Olhe o desenho. O Samaritano soma cem anos à idade de gerar e desconta cem do tempo restante — o total de vida fica idêntico ao hebraico. A Septuaginta soma os mesmos cem na frente, mas não desconta atrás, e o total dispara. Não é confusão de copista distraído: é ajuste sistemático, feito com método. O mesmo padrão reaparece em quase todos os nomes seguintes nas duas versões — Salá, Héber, Pelegue, Reú e Serugue. Em Naor a diferença é de cinquenta anos, e em Terá não há diferença nenhuma.

Por que alguém faria isso? A explicação mais aceita é cronológica. Com os números hebraicos, os patriarcas geram tão cedo e vivem tanto que Sem sobreviveria a quase todos os seus descendentes e ainda estaria vivo no tempo de Abraão. Esticando a idade de gerar em cem anos, o problema some. Não é possível provar qual das três formas é a original, e há especialistas competentes defendendo cada uma. O que se pode afirmar é que a divergência existe, que é sistemática e que alguém, em algum momento, mexeu.

Isso não desmoraliza a Bíblia: mostra que ela tem história, que foi copiada e traduzida por gente que às vezes tentou resolver dificuldades do próprio texto. E convém notar o que as três testemunhas não mudaram: nenhuma alterou a ordem dos nomes, nenhuma retirou Arfaxade da linha, nenhuma quebrou a corrente que liga Sem a Abraão. Mexeu-se nos números; a espinha da lista ficou de pé.

Nota: a idade de gerar despenca

Há uma segunda coisa nos números, e essa qualquer leitor confere sozinho. Basta seguir a lista no texto hebraico: Sem gerou aos 100 anos; Arfaxade, aos 35; Salá, aos 30; Héber, aos 34; Pelegue, aos 30; Reú, aos 32; Serugue, aos 30; Naor, aos 29.

De cem para trinta e cinco em uma geração, e depois sete nomes seguidos entre vinte e nove e trinta e cinco anos. A única exceção vem no fim: Terá gera aos setenta. Antes do dilúvio, em Gênesis 5, o quadro era outro — Adão gerou aos 130, Sete aos 105, Jarede aos 162, Matusalém aos 187, Noé aos 500. A ruptura entre as duas listas é gritante, e acontece exatamente aqui, entre Sem e Arfaxade.
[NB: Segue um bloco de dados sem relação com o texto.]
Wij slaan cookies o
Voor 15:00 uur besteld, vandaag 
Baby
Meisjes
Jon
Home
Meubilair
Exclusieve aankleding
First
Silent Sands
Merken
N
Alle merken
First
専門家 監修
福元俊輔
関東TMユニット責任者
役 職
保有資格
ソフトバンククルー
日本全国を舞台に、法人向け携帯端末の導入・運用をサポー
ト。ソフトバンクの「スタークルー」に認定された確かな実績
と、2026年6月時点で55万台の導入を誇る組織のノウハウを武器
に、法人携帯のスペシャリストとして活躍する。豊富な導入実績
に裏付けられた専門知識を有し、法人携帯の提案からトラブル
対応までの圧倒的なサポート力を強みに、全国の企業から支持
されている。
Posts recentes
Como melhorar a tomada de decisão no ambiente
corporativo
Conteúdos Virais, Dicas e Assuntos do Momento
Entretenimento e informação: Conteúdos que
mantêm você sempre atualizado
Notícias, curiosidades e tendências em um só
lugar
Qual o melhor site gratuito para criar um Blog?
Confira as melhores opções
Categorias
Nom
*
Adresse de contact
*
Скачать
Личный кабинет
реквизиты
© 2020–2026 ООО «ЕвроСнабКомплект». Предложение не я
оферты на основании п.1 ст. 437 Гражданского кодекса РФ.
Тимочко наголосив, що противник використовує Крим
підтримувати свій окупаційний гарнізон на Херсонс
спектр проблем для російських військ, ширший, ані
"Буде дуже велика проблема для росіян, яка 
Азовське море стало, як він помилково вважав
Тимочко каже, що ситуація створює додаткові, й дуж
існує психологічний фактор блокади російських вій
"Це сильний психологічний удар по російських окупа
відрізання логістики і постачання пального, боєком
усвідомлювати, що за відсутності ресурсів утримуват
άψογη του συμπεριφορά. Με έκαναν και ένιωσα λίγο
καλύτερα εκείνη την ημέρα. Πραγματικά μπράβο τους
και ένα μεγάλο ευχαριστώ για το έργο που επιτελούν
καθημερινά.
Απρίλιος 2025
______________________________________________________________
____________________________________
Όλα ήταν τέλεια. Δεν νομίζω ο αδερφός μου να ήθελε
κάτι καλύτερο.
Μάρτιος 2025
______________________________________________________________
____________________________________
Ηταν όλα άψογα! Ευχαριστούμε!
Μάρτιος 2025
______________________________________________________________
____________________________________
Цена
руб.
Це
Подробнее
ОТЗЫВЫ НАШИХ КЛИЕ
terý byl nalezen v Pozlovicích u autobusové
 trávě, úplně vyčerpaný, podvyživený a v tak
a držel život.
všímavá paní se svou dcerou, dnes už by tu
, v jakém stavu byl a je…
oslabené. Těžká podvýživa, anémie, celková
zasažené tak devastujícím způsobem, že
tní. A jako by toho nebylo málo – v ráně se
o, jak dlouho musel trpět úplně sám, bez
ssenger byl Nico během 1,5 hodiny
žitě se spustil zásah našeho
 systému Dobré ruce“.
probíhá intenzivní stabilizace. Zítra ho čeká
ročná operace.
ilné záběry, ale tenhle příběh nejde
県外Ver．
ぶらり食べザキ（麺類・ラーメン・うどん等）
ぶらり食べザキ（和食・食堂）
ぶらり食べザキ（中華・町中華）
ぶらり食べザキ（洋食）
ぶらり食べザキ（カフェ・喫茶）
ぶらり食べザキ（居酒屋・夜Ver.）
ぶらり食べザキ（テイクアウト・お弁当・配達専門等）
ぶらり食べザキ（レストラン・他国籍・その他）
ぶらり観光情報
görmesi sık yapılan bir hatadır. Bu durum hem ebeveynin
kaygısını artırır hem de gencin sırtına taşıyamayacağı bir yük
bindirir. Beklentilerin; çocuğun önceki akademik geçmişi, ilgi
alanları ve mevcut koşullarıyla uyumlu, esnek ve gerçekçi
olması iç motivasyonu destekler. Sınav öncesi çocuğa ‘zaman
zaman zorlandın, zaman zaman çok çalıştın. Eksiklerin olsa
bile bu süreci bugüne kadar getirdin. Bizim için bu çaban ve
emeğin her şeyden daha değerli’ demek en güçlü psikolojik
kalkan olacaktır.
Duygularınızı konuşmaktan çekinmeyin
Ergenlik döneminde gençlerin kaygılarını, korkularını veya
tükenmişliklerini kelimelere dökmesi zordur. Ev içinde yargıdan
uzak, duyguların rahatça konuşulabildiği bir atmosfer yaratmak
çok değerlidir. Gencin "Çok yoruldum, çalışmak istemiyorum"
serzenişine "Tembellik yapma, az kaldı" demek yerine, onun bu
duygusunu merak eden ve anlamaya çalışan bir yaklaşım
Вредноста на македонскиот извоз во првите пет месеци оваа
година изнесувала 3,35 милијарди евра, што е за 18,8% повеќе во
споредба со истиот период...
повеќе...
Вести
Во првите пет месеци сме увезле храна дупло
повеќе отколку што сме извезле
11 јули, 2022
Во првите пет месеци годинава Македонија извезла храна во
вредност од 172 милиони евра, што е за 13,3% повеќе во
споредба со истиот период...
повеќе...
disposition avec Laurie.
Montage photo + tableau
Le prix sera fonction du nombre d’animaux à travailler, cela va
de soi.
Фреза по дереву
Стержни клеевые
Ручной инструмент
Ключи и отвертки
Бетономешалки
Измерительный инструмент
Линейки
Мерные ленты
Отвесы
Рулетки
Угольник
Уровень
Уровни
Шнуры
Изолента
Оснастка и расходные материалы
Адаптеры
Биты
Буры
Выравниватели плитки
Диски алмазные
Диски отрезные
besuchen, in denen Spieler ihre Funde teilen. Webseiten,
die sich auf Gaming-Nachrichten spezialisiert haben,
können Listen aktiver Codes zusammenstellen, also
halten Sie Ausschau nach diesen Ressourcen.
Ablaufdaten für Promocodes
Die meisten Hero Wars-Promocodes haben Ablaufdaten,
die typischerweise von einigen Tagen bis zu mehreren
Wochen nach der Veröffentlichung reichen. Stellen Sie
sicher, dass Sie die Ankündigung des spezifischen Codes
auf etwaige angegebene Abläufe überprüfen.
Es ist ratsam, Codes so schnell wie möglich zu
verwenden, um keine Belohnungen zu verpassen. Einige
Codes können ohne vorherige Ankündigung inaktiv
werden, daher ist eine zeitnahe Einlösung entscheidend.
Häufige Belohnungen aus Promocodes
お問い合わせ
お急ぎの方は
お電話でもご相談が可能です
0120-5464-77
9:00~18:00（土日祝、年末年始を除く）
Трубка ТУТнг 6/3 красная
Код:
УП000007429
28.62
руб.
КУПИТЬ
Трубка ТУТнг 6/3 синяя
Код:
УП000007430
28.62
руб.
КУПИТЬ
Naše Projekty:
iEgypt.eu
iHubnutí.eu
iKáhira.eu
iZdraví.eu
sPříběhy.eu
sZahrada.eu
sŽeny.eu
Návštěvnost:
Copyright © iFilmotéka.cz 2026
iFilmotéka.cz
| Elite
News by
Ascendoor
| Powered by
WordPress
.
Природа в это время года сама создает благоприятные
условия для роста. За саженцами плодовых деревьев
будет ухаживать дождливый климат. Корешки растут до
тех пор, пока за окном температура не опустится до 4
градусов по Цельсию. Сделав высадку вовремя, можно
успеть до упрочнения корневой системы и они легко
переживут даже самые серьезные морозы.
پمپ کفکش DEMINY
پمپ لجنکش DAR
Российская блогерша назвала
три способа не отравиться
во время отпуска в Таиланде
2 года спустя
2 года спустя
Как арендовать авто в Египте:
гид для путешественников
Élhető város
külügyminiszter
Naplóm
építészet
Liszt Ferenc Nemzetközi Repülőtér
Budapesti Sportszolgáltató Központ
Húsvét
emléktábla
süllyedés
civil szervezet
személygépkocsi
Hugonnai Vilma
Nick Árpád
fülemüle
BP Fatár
O detalhe mais curioso é que as duas curvas não caem juntas. O tempo total de vida diminui devagar: Arfaxade ainda chega a 438 anos, Salá a 433, Héber a 464. Mas a idade de gerar desaba de uma vez e fica parada em valores simplesmente humanos, os mesmos de qualquer homem de hoje. É como se, a partir de Arfaxade, uma parte da vida dos patriarcas já pertencesse ao nosso mundo enquanto a outra ainda pertencesse ao anterior. O texto não comenta o fenômeno; apenas o registra.

11. Conclusão

Uma linha curta, e três coisas que ela põe na mesa. A primeira é um homem de quem nada se sabe: o nome de Arfaxade resiste ao hebraico, às etimologias e a séculos de estudo. Pode apontar para a região de Arrapha, no norte da Mesopotâmia; pode guardar dentro de si o nome dos caldeus; pode ser, como quatro dos seus cinco irmãos em Gênesis 10, o nome de um povo transformado em ancestral. Nenhuma dessas leituras é demonstrável, e um comentário honesto precisa dizer isso em vez de escolher a mais bonita e apresentá-la como certeza.

A segunda é um número que despenca: de cem anos para trinta e cinco, de uma geração para a outra, e daí em diante uma sequência inteira de patriarcas gerando na casa dos trinta. A queda está no texto e é verificável por qualquer leitor com paciência para somar. A terceira é a descoberta de que as antigas testemunhas discordam entre si: trinta e cinco no hebraico, cento e trinta e cinco no grego e no samaritano, cem anos de diferença aplicados com método ao longo de quase toda a lista. É a marca de mãos humanas sobre um texto sagrado, e não precisa ser escondida. A Bíblia atravessou a história carregada por escribas, tradutores e comunidades que às vezes tentaram ajeitar aquilo que não entendiam. Reconhecer isso é o começo de uma leitura adulta, não o fim da fé.

E, no meio dos três problemas, uma cena simples que o texto deixa passar sem comentar: um homem jovem, na planície entre os rios, com um filho no colo. Não se sabe o que ele pensava nem o que fazia da vida. Sabe-se que gerou Salá — e que, por causa disso, houve o passo seguinte, e depois o outro, até Terá, até Abrão, até a promessa. Deus não precisou de um herói neste ponto da história: precisou de alguém que vivesse a sua vida comum e passasse adiante o que recebeu. Foi o bastante.